Note to fixed income investors – Oct 2025
In line with the majority market view, the MPC has decided to keep the policy rate unchanged at 5.5% for the second consecutive meeting. Accordingly, the Standing Deposit Facility (SDF) rate remains at 5.25%, while the Marginal Standing Facility (MSF) rate and the Bank Rates are unchanged at 5.75%. The MPC also maintained its neutral stance.
The measures announced in the June policy have kept system liquidity comfortably positive. Since the last MPC meeting in August, banking system liquidity has averaged a surplus of INR 2.1 lakh crore, which is slightly lower than post-June levels, but still healthy. This indicates that the liquidity impact of the June decisions is still playing out. It has supported improved monetary transmission, as seen in lending and deposit rates, and is expected to further aid transmission, bolstered by the remaining 75 bps CRR cut announced earlier.
Inflation continues to trend lower than the MPC’s August projections, driven primarily by GST rate cuts and easing food prices. However, the policy rate now appears to be close to its terminal level. Moreover, domestic growth remains robust, with the RBI revising its FY26 GDP growth forecast upward to 6.8% from 6.5%, supported by GST rationalization, rising capacity utilization, and improving domestic demand. Any further rate cut would hence be contingent on a negative surprise in GDP growth amid global uncertainties, including tariff policy shifts and risk-off sentiment due to prolonged geopolitical tensions.

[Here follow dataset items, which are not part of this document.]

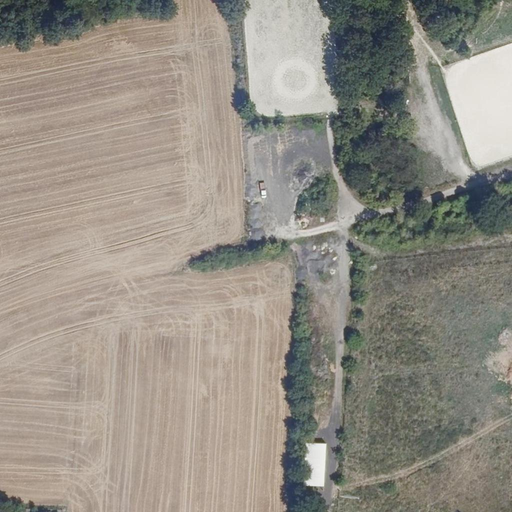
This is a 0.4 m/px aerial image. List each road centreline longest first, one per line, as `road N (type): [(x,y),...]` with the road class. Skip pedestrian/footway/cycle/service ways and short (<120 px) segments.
road 1 (track): [(345,221),(326,498)]
road 2 (track): [(257,244),(511,177)]
road 3 (track): [(470,184),(432,114),(396,0)]
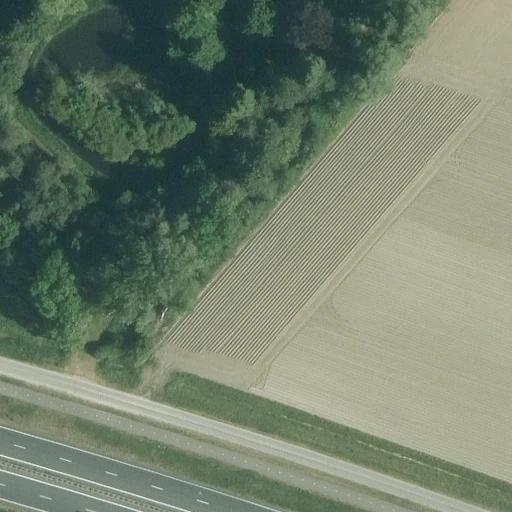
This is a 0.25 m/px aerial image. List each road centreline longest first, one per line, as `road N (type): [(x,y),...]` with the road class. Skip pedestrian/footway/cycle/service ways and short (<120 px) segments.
road 1 (unclassified): [(465,511),(0,364)]
road 2 (trunk): [(248,511),(0,437)]
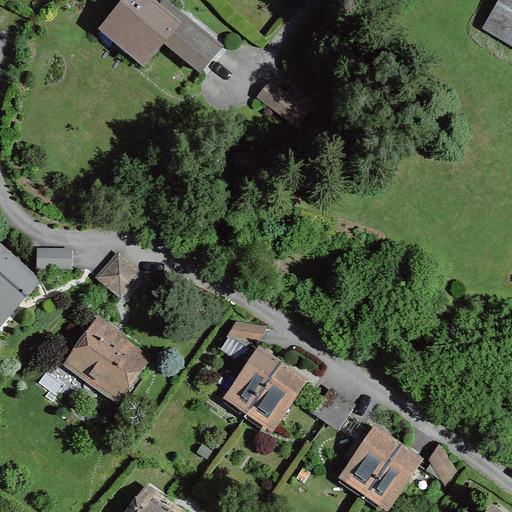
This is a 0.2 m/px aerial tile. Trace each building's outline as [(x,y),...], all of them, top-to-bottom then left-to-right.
[(158,0),(117,0),(95,27),(148,69),(167,45),(205,76),(224,52),(158,0)] [(511,0),(505,0),(486,32),(511,47),(511,0)] [(285,71),(260,98),(315,144),(337,118),(285,71)] [(41,282),(0,244),(0,324),(2,326),(41,282)] [(40,250),(39,269),(73,269),(73,248),(40,250)] [(118,252),(95,279),(125,300),(147,277),(118,252)] [(154,362),(99,322),(66,367),(121,407),(154,362)] [(238,324),(230,337),(258,342),(264,329),(238,324)] [(309,384),(259,351),(224,403),(274,436),(309,384)] [(394,511),(425,464),(374,431),(343,479),(393,511),(394,511)] [(441,446),(432,459),(446,484),(457,473),(441,446)] [(182,511),(148,489),(131,511),(182,511)]
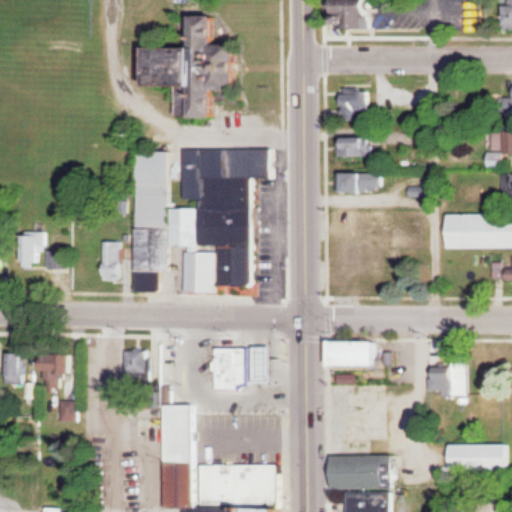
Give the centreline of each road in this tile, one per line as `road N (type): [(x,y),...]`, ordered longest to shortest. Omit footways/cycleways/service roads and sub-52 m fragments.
road 1 (secondary): [(309,511),(304,0)]
road 2 (residential): [(309,313),(0,307)]
road 3 (residential): [(305,59),(511,56)]
road 4 (residential): [(511,313),(309,313)]
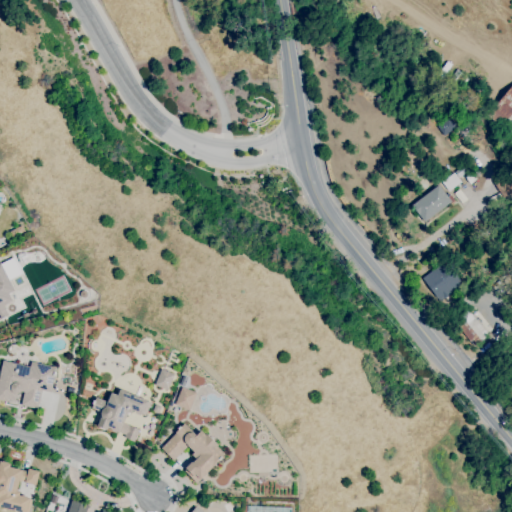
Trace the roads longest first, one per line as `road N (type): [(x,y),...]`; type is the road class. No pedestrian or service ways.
road 1 (tertiary): [(495,419),(317,199),(301,142)]
road 2 (residential): [(77,0),(155,123),(189,145),(253,155),(301,142)]
road 3 (residential): [(0,428),(106,462),(159,495)]
road 4 (secondary): [(301,142),(279,0)]
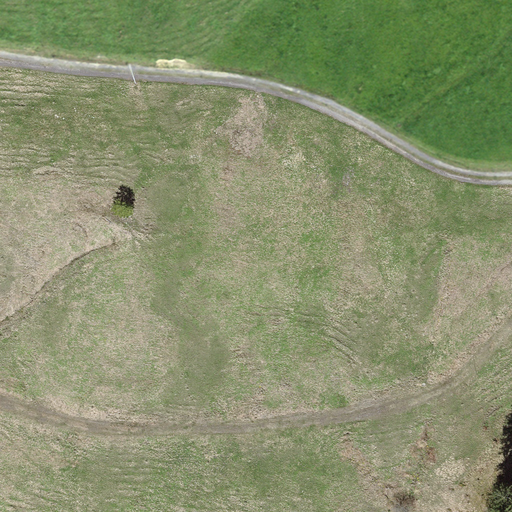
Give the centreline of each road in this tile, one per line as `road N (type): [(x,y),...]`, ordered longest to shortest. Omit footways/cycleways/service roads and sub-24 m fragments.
road 1 (track): [(0,406),(110,431),(308,422),(449,392),(511,325)]
road 2 (track): [(0,57),(273,87),(462,178),(511,176)]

The bond market reacted positively to the policy announcement, with the 10-year G-sec yield settling at 6.54%, which is a couple of basis points lower than the previous close. It continues to trade within a narrow band of 6.51%-6.59%, having risen ~21 bps over the past two months due to increased government borrowing and the fiscal impact of GST rationalization. Lately, short-term rates have moderated significantly, supported by rate cuts and surplus banking system liquidity. The term spread between the 3-month T-bill, and the 10-year G-sec is now ~110 bps, close to the long-term average of ~120 bps. In the near term, the 10-year G-sec is expected to remain range-bound in the absence of any adverse developments.
Strategy for fixed income investors
- With the decline in G-sec yields over the past twenty months, our overweight stance on duration has played out reasonably well. As highlighted in previous notes, we shifted to a neutral stance and continue to expect limited capital gains from further rate declines. Long-term yields may remain sensitive to evolving growth-inflation dynamics.
- Corporate bond spreads remain muted, with AAA spreads still below long-term averages due to limited supply. In select cases, AA and A-rated bonds offer attractive spreads after adjusting for risk. Investors with a higher risk appetite may consider evaluating select high-yield strategies.